To get the optimum growth of the plant, make sure it is in the maximum light that is appropriate to the species. If you are supplementing the sunlight, or growing in a dark room and just using grow lights, then make sure the bulbs have the highest PAR rating- this is a special rating for plants, it means Photosynthetically Active Radiation.
Plants use a lot of the light waves in the red part of the spectrum, and a lot in the blue. They use less in the yellow to green areas.
Our eyes see the yellow to green parts of the spectrum best, so lights designed for human use may not be so rich in the colors plants use. Conversely, a grow light (high PAR) may not look very bright to us. May look more pink-purple.
If you arrange lighting like this, then use the fertilizer at the maximum dose.

Baja California, Mexico(Zone 11)

Diana has it nailed. In my mind the recommended dose might be considered the most you would ever find useful, which is to say that most of the time it's not what you need or want. Not being an expert grower, I have never gone above about 1/4 strength (50 ppm N), and that has always been plenty for the plants I have (almost all succulents, all growing in the sun).

One distinction to bear in mind is that a stronger dose might be appropriate for one-time delivery, to be followed up by plain old water the next several times around. It sort of works its way through that way. If you like to fertilize regularly, a much lower dose makes more sense. It might work out to some sort of time average equivalent. I like to give a little bit regularly and the plants I grow tend not to be needy with respect to nutrients, so it turns out well.

Depending on your location and the quality of your water, it may actually be more important to pay attention to the pH when you're feeding your plants. Our tap water comes out really alkaline, in the range where nutrients become unavailable to plant roots, and a quick shot of acid can correct that quite easily. It's not much more complicated than what you might do for a planted aquarium (and aquarium products work perfectly for this purpose).

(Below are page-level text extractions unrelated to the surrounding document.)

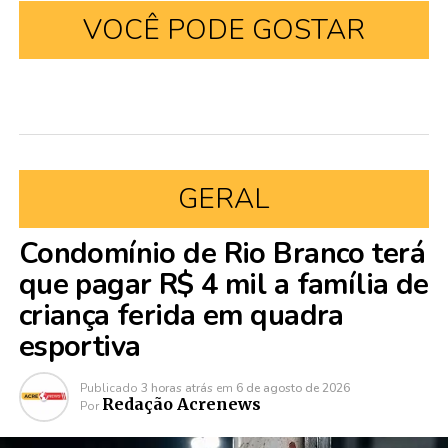
VOCÊ PODE GOSTAR
GERAL
Condomínio de Rio Branco terá
que pagar R$ 4 mil a família de
criança ferida em quadra
esportiva
Publicado
3 horas atrás
em
6 de agosto de 2026
Redação Acrenews
Por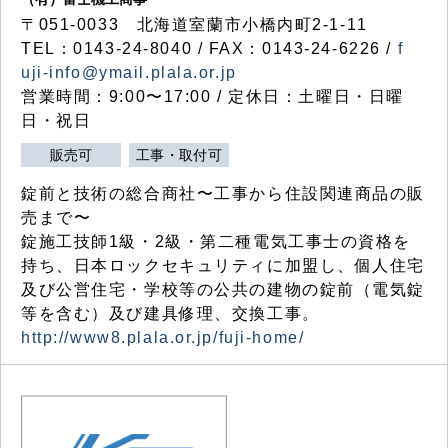
〒051-0033 北海道室蘭市小橋内町2-1-11
TEL：0143-24-8040 / FAX：0143-24-6226 /
f
uji-info@ymail.plala.or.jp
営業時間：9:00〜17:00 / 定休日：土曜日・日曜
日・祝日
販売可
工事・取付可
錠前と技術の総合商社〜工事から住設関連商品の販
売まで〜
錠施工技師1級・2級・第二種電気工事士の資格を
持ち、日本ロックセキュリティに加盟し、個人住宅
及び公営住宅・学校等の公共の建物の錠前（電気錠
等を含む）及び建具修理、交換工事。
http://www8.plala.or.jp/fuji-home/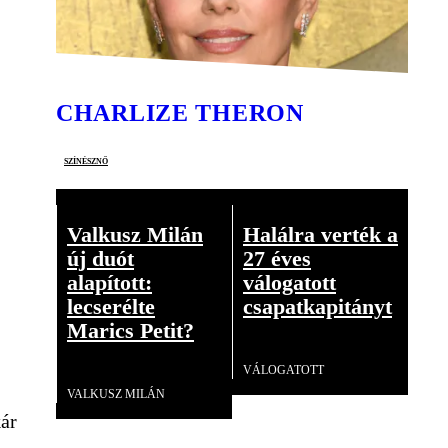
CHARLIZE THERON
színésznő
Valkusz Milán
Halálra verték a
új duót
27 éves
alapított:
válogatott
lecserélte
csapatkapitányt
Marics Petit?
Videó
VÁLOGATOTT
Videó
VALKUSZ MILÁN
kár
,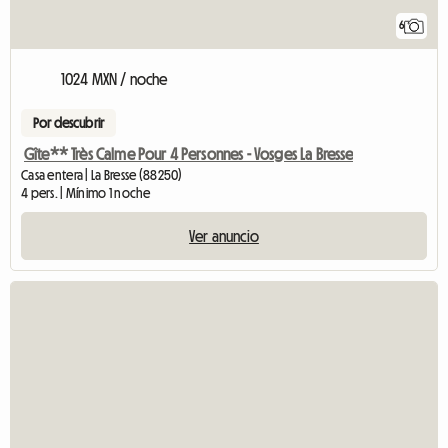
6
1024 MXN / noche
Por descubrir
Gîte** Très Calme Pour 4 Personnes - Vosges La Bresse
Casa entera | La Bresse (88250)
4 pers. | Mínimo 1 noche
Ver anuncio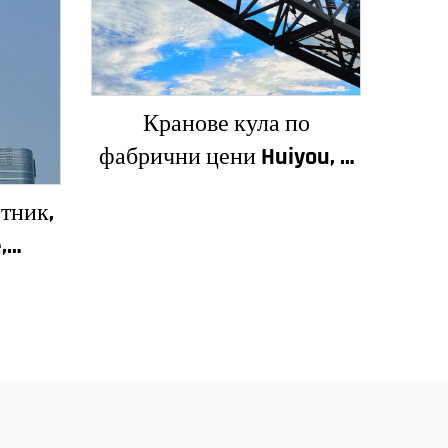
Кранове кула по
фабрични цени Huiyou, 4
тона, 5 тона, 6 тона, 8
тник,
тона, модели за
,
строителни обекти
вни
л,
зъбно
омпа,
лно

This message was edited May 14, 2015 10:30 PM

San Diego, CA(Zone 10a)

OK Diana / Baja.....I'm a believer. Thanks.

Baja California, Mexico(Zone 11)

It never hurts to do a few experiments here and there to know where you stand. When in doubt you can always try growing two plants side by side with different treatment, to know what works best for you. Over time that knowledge sort of snowballs.

I like to monkey around with various things to see what sorts of corner cutting I can get away with (being fundamentally cheap and lazy) vs. what parts need to be fussed over (wanting the plants to do well). Doing this tells me what actually matters from the plant's point of view, and illuminates areas where I might be (to use your words) thinking too much.